Ma questa è una terra di misteri, di spiriti neri che nascono tra gli alberi e di un'aria che, inspiegabilmente, è più inquinata da due mesi a questa parte. La metà valle che vuole la riapertura ha dalla sua dei dati sconvolgenti, un paradosso di cui si stanno occupando chimici e biologi senza venirne a capo. Dal giorno in cui il Centro Oli è stato chiuso, il 31 marzo, gli idrocarburi non metano nell'aria sono schizzati. «Il picco lo abbiamo registrato tra l'8 e il 9 giugno, 3867 microgrammi al metro cubo», conferma Mele: oltre due mesi dopo lo stop dell'impianto. In questa situazione incomprensibile la magistratura ha deciso comunque di dare una possibilità.
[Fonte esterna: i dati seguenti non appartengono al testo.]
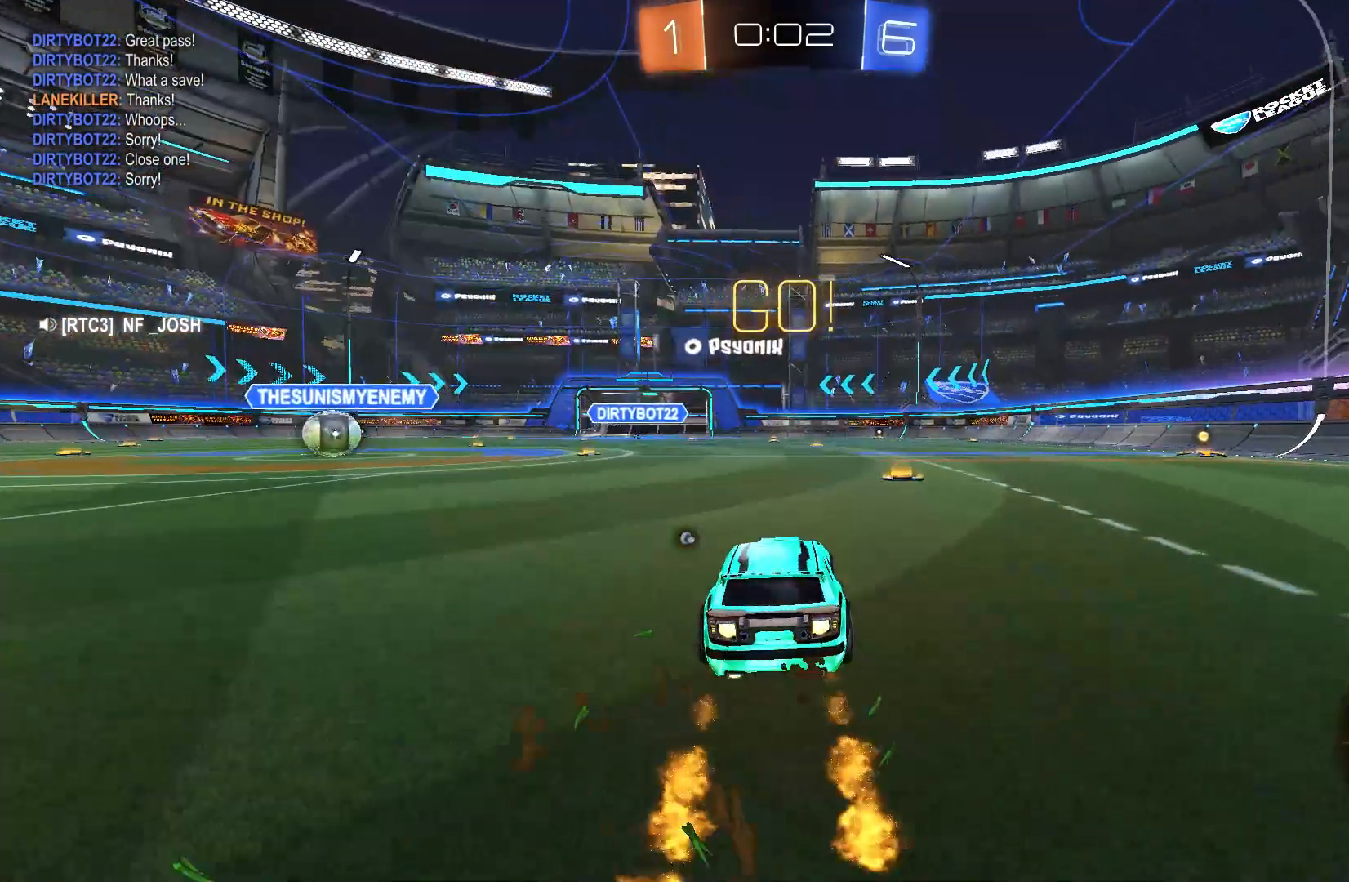
{"buttons": ["B", "Y", "R2"], "left_stick": "center", "events": [[133, "Y", "down"], [133, "left_stick", "right"], [300, "Y", "up"], [467, "Y", "down"], [500, "left_stick", "center"]]}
Fino a giugno, oltre 2mila posti di lavoro erano a rischio. Tra azienda madre e indotto, il petrolio qui dà lavoro a quasi 3500 persone. I dipendenti Eni potrebbero quindi tornare praticamente tutti operativi per adeguare l'impianto e riprendere le perforazioni.

In questi mesi bar, ristoranti e alberghi si sono improvvisamente svuotati, le royalties azzerate. Il sindaco, Amedeo Cicala, si lamenta: «Siamo in shock economico. Il Comune supera i 15 milioni di euro annui di entrate dal petrolio, un'enormità per tremila abitanti. Piste da sci, impianti sportivi, il concerto gratuito dei Pooh. Ma non si può dire che la vita con l'oro nero sia cambiata. E nei campi si piange perché le vacche muoiono presto». «Qui vive ancora la politica dei Borboni racconta un cittadino molto conosciuto a Viggiano, e quindi anonimo feste, farina e forca. Hanno appena speso sessantamila euro per la sagra del tartufo. Sono venute le veline, la Tatangelo. Ma così i soldi ce li mangiamo, anzi, se li mangiano gli altri, a sbafo».

Questa è tutta un'area che riversa olio e chimica, «ma solo adesso raccontano a Viggiano la Regione ci dice che ha stanziato 8 milioni per procedere ai controlli ambientali. Finora che cosa hanno fatto?».

«Se si deve murì, meglio murì a panza piena che a panza vota», ragiona però la maggioranza.

«La Val d'Agri valuta il presidente di Legambiente Basilicata, Alessandro Ferri si è seduta sul petrolio: è necessario puntare su un turismo diverso». Natura, percorsi a piedi. Ma mezza valle non ci crede. La linea nera che divide queste montagne non è mai stata così marcata.